人口も経済も右肩上がりに成長していく時代は、ボトムアップでも十分でした。でも産業革命が起こり、さらにものすごいスピードで環境が変わっていく昨今、やはり経営戦略を考えるのは社長の仕事だと思います。逆に考えられないなら、社長は務まらないのが21世紀型経営。だから実現させるには、トップダウンがかなり重要です。

藤田:同感です。変化の激しい今の時代、企業は商品や組織を適宜変えながら進化していかなければなりません。それはトップダウンでやらなければならないし、トップのコミットメントが非常に重要です。トップダウンとフルコミットの2つがポイントではないかと考えています。

——お2人が経営において大切にしていることを教えてください。

高岡:たくさんありますが、経営者は大前提として「結果」を出さなければなりません。そのためには勝つ戦略を作ることが大事です。でも言うのは易しいけれど、なかなか難しい。

勝つ戦略を作るために何が必要か。それは徹底して顧客の問題を発見し、付加価値を作って解決することだと考えています。時代とともに顧客の本質的な課題は日々変わります。
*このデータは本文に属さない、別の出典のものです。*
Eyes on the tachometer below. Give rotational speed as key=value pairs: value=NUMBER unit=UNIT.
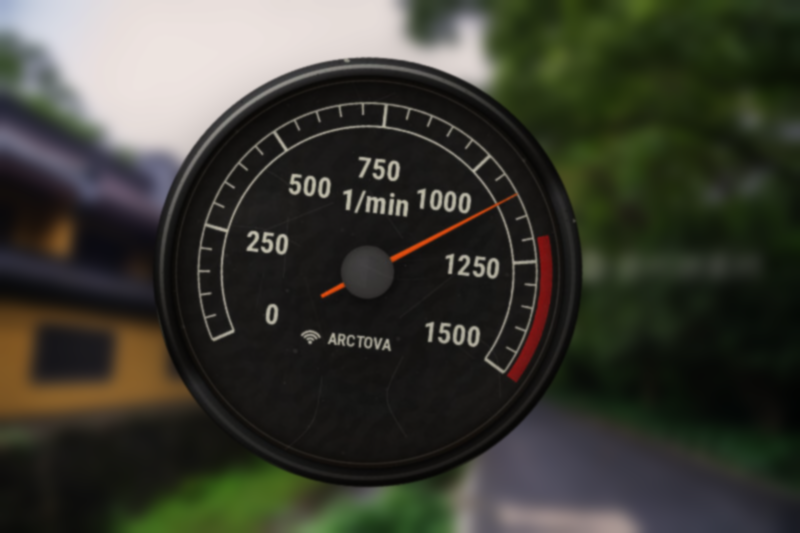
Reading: value=1100 unit=rpm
それをいち早く見つけて、解決するために集中するのは勝つ戦略につながるので、そこに最も時間を多く割いています。

藤田:まさに「勝てば官軍、負ければ賊軍」ですよね。とにかく結果が全てで、それにコミットする戦略が重要です。ただ、少し前までサイバーエージェントでは、これが上手く機能していませんでした。

高岡社長は外資系出身ということもあって、若い頃に徹底的に戦略を鍛えられたと伺っています。しかし弊社では「とりあえずやってみよう」となるのが一般的です。スタートする際にさほどコストはかからないし、出遅れる代償のほうが大きい。とりあえずやってみて、ダメだったら撤退しますが、それで上手くいくことが多かったので、あまり関与せず、事業責任者や子会社の社長に任せっきりでした。

ある時、株主として決算説明を聞く戦略会議を3ヶ月に1回やることにしましたが、戦略の立て方が悲しくなるくらい甘かったんです。他のスタートアップ企業の社長は、資金調達しなければならないので、見事な戦略を語ります。事業責任者や子会社の社長たちに、そういう機会を与えてこなかったことを非常に申し訳ないと思っています。企業内の弱さをカバーするには、外部の目に晒され、説明する機会が必要なのだと感じました。